• **WORK REQUEST**: Search the records below for the string "lines", and report each line that contains it.

• **Saved entries**:
-=-=-
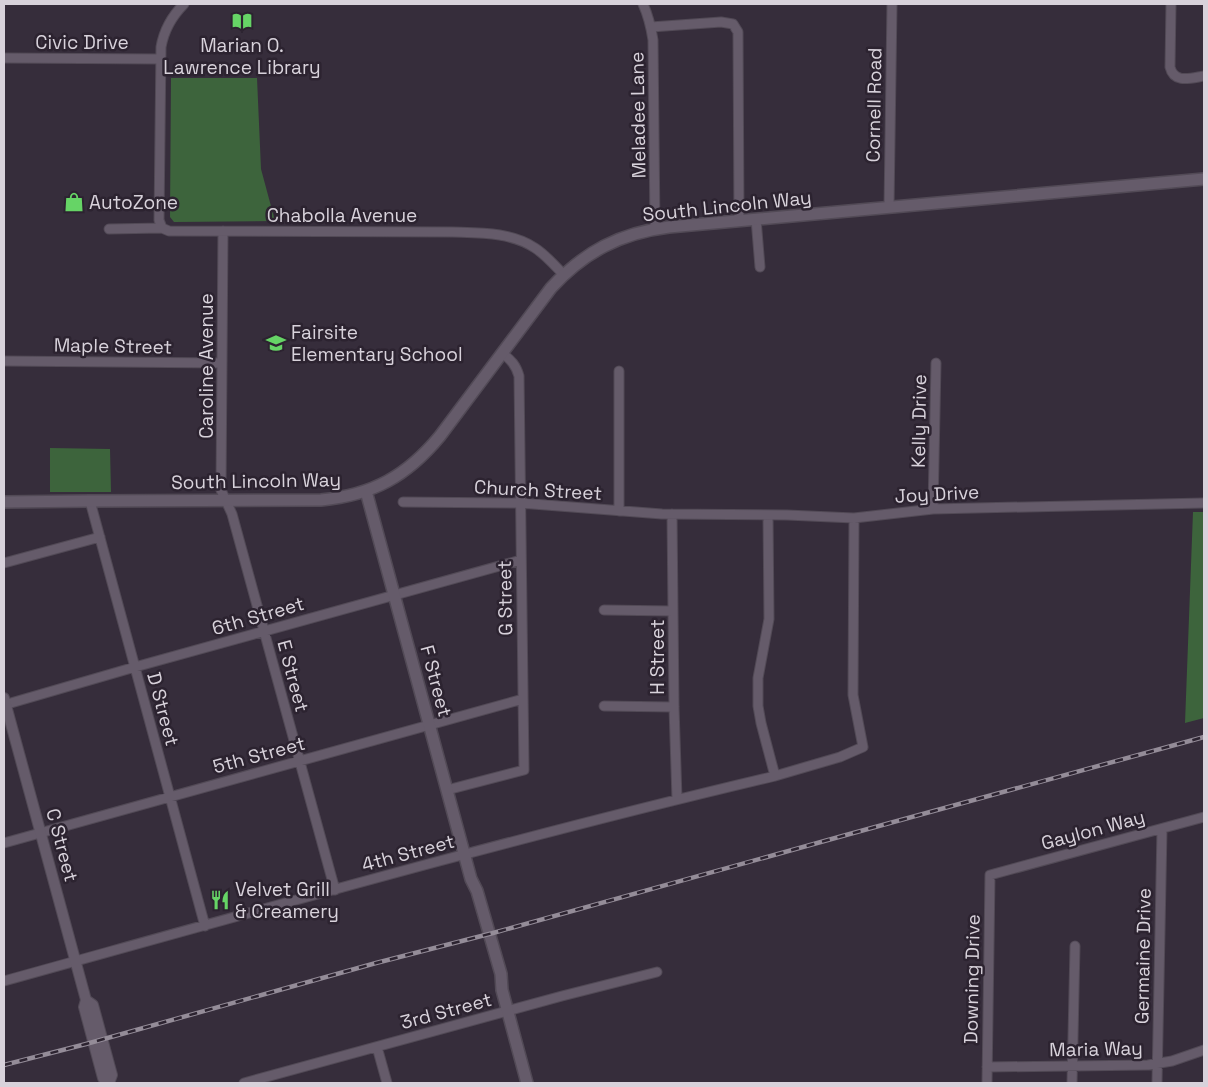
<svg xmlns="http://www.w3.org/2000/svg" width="1208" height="1087" viewBox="0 0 1208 1087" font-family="'Space Grotesk',sans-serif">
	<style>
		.green { fill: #3d643c }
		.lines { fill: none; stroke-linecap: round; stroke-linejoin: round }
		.minor-casing { stroke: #524a56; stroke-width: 11 }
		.tertiary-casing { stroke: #524a56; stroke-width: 12 }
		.secondary-casing { stroke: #524a56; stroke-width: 14 }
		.minor { stroke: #655b6a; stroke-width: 9 }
		.tertiary { stroke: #655b6a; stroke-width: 10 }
		.secondary { stroke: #655b6a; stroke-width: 11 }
		.rail-casing { stroke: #948c98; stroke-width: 4.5 }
		.rail { stroke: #2c2330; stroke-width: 2.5; stroke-dasharray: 8; stroke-linecap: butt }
		.labels { text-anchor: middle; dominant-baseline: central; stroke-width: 5; stroke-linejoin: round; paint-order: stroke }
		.street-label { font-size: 19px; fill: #d8d2db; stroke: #2c2330 }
		.poi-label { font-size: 19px; fill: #d8d2db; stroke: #2c2330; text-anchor: start }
	</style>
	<rect width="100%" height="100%" fill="#362d3b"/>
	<path class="green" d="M 171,78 L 257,78 L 261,169 L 275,221 L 174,222 L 170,217 Z
		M 50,448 L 110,449 L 111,492 L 50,492 Z
		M 1193,512 L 1204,512 L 1204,718 L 1185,723 Z"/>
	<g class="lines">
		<defs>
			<path id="minor" d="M 643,4 C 648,15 651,27 653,40 L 655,228
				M 1171,4 L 1170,67 C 1174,84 1191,78 1204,76
				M 651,27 L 721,22 L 733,24 L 738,32 L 739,220
				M 4,58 L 160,59
				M 889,207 L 892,4
				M 756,219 L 760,267
				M 162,228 L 159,220 L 161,47 C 164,30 171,17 184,4
				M 109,229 L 162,228 L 169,231 L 452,232 C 480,233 511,232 535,248 C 546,255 555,266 564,275
				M 223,231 L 221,490 L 232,514 L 335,890
				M 4,361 L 222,363
				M 90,501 L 205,926
				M 403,502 L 520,503 L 662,514 L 787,515 L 854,518 L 933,509 L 1204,503
				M 933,509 L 936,363
				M 619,511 L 619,371
				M 672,514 L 674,707 L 677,799
				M 4,563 L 100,537
				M 604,610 L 673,611
				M 4,705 L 135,667 L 521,560
				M 604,706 L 674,707
				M 775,776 L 840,757 L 863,747 L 853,695 L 854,518
				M 447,790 L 524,770 L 519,376 C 516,365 511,360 502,353
				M 4,843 L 523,699
				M 4,981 C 260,910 516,837 775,776 L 761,723 L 758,706 L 758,678 L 769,619 L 768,515
				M 377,1047 L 387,1083
				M 987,1067 L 1148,1065 L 1172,1061 L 1204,1050
				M 244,1083 L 562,996 L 657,972
				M 987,1083 L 990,875 L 1204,817
				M 1072,1083 L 1075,946
				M 1157,1083 L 1162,829"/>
			<path id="tertiary" d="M 4,698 L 86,1000 L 84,1007 L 103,1078 L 108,1083
				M 86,1000 L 93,1005 L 112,1075 L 109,1083"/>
			<path id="secondary" d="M 366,491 L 471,879 L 477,891 L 501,974 L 502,990 L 527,1083
				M 4,502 L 90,501 L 321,500 C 373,495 407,476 440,436 L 551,288 C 584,252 620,233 669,227 L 1204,179"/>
		</defs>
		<use href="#minor" class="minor-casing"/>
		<use href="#tertiary" class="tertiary-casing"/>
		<use href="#secondary" class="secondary-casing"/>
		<use href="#minor" class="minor"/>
		<use href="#tertiary" class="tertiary"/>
		<use href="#secondary" class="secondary"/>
		<defs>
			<path id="rail" d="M 4,1065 L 86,1044 L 376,963 L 493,933 L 846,835 L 1204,737"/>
		</defs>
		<use href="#rail" class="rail-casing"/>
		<use href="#rail" class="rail"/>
	</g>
	<defs>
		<symbol id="library-bare" viewBox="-9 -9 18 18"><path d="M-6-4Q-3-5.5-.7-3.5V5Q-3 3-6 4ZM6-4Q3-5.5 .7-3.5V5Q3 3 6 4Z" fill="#66d466" stroke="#2c2330" stroke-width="2.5" paint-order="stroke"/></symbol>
		<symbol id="shop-bare" viewBox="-9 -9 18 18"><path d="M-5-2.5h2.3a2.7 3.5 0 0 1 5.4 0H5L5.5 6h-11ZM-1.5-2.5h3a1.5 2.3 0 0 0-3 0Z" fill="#66d466" stroke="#2c2330" stroke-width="2.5" paint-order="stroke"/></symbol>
		<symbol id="school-bare" viewBox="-9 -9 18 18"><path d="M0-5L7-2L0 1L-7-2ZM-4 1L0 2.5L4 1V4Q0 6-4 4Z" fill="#66d466" stroke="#2c2330" stroke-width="2.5" paint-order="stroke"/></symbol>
		<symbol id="restaurant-bare" viewBox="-9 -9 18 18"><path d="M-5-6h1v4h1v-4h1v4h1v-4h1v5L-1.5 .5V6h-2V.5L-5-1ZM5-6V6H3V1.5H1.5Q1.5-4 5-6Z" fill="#66d466" stroke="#2c2330" stroke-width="2.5" paint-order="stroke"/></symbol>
	</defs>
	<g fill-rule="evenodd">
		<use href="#library-bare" x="228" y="7" width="28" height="28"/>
		<use href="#shop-bare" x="60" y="188" width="28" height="28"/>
		<use href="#school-bare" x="262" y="329" width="28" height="28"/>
		<use href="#restaurant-bare" x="206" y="886" width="28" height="28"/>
	</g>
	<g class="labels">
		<g class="street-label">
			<text x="82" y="42">Civic Drive</text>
			<text transform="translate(874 105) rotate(-89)">Cornell Road</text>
			<text transform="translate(638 115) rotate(-91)">Meladee Lane</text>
			<text transform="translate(727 206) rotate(-6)">South Lincoln Way</text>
			<text x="342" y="215">Chabolla Avenue</text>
			<text transform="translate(113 346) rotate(1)">Maple Street</text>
			<text transform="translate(206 366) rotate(-90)">Caroline Avenue</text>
			<text transform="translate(919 421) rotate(-89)">Kelly Drive</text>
			<text transform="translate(256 481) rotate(-1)">South Lincoln Way</text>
			<text transform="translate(538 490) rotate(3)">Church Street</text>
			<text transform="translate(937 494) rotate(-3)">Joy Drive</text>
			<text transform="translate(505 598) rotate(-91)">G Street</text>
			<text transform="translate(258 616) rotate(-16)">6th Street</text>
			<text transform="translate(657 657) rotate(-90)">H Street</text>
			<text transform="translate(293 676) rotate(75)">E Street</text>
			<text transform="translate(436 681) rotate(75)">F Street</text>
			<text transform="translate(163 709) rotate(75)">D Street</text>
			<text transform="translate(259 755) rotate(-15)">5th Street</text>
			<text transform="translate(1093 830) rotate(-15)">Gaylon Way</text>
			<text transform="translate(62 845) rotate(75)">C Street</text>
			<text transform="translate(408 853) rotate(-15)">4th Street</text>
			<text transform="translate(1143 956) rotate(-89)">Germaine Drive</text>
			<text transform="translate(972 979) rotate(-89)">Downing Drive</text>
			<text transform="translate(446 1011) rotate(-15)">3rd Street</text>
			<text transform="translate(1096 1049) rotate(-1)">Maria Way</text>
		</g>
		<g class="poi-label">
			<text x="242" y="45" text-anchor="middle">Marian O.<tspan x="242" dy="22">Lawrence Library</tspan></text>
			<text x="89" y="202">AutoZone</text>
			<text x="291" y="332">Fairsite<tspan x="291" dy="22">Elementary School</tspan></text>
			<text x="235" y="889">Velvet Grill<tspan x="235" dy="22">&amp; Creamery</tspan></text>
		</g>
	</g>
	<rect width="1208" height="1087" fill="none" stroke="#d8d2db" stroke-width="10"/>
</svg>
-=-=-
• **PROBLEM SOLUTION**:
		.lines { fill: none; stroke-linecap: round; stroke-linejoin: round }
	<g class="lines">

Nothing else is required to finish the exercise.